One of the most exciting developments in the treatment of metabolic disease is intermittent fasting. The health benefits of intermittent fasting are well established, and include weight loss, improved glucose control, increased insulin sensitivity, and protection against insulin resistance-related heart disease, cancer, and type 2 diabetes. Fasting has been practiced in many cultures for thousands of years, and today intermittent fasting has become a hot topic among wellness seekers and athletes alike.

“The goal with IF is improving metabolic health, reducing the risk of certain conditions such as diabetes, and increasing longevity. One theory as to why fasting may be beneficial is that during the fasting period, the body’s cells are under mild stress, similar to exercise. The cells respond to this stress adaptively by enhancing their ability to cope with stress and to resist disease.” explains Laura Kelly, nutritionist at Nutritional Genomics Institute.

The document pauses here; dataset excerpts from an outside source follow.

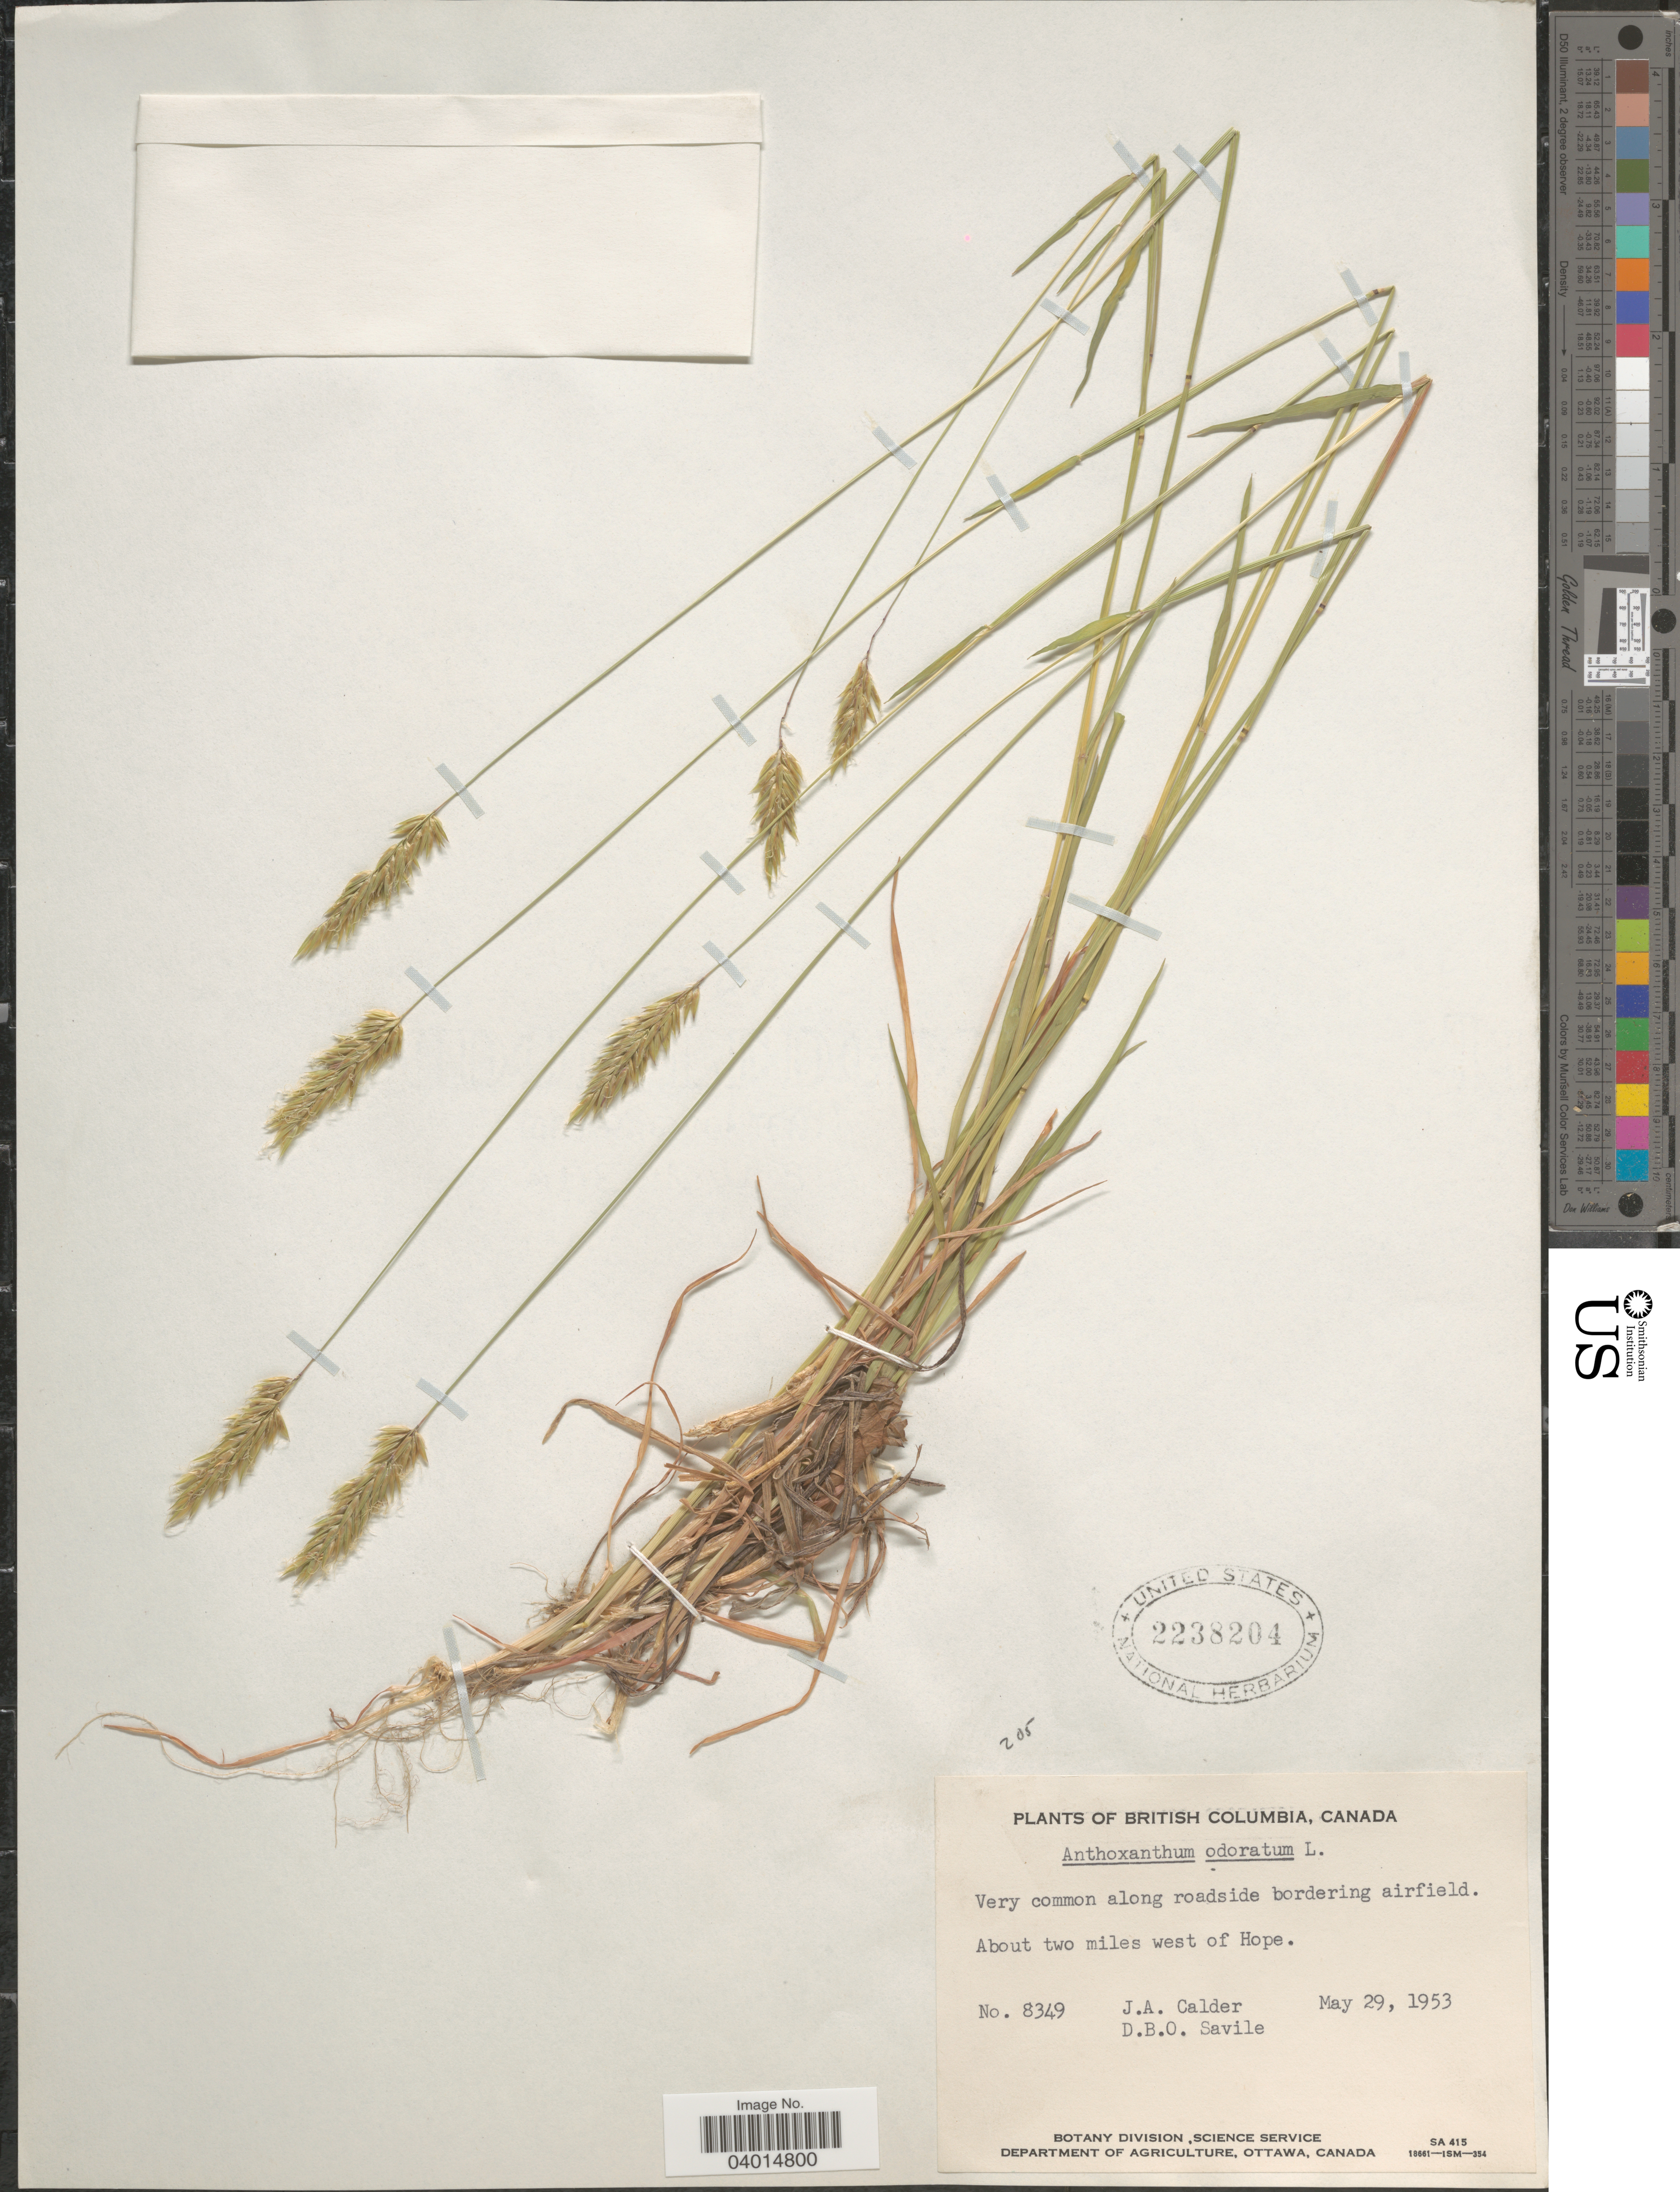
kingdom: Plantae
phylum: Tracheophyta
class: Liliopsida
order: Poales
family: Poaceae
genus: Anthoxanthum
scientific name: Anthoxanthum odoratum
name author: L.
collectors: J. A. Calder & D. Savile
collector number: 8349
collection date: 1953-05-29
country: Canada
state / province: British Columbia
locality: About two miles west of Hope.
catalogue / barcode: US 2238204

What’s less known is how intermittent fasting affects every system of the body. After decades of studying the effects of intermittent fasting on weight loss, scientists are now turning to intermittent fasting’s other effects, such as helping to reduce inflammation, improve metabolism, boost cognition, and reduce the risk of degenerative diseases.

When it comes to intermittent fasting, the focus is on the positive effects, like increased energy, better cognitive function, and protection against disease. But intermittent fasting can also have negative effects, like decreased hunger and weight loss, and these must be factored in when considering any plan.

One very negative side effect of intermittent fasting is weight loss. Many intermittent fasting plans require participants to eat most of their calories in the morning, depriving their bodies of important nutrients. As a result, intermittent fasting can cause weight loss — but it’s such a drastic decrease that it can be dangerous.

It’s not recommended for anyone under 18, and women over the age of 50 should be cautious as well. If you’re trying to lose weight, intermittent fasting isn’t the answer. Instead, consider trying a calorie-controlled diet and exercise. Intermittent fasting also isn’t recommended for anyone with an eating disorder, or for anyone with a history of disordered eating.

When practiced safely, intermittent fasting can have many positive effects, like increased energy, better cognition, and protection against disease.

Mary J. Payne
Mary has over 10 years of experience as a journalist. She loves to travel and write about her experiences, but she also covers topics such as education, career advice and finances.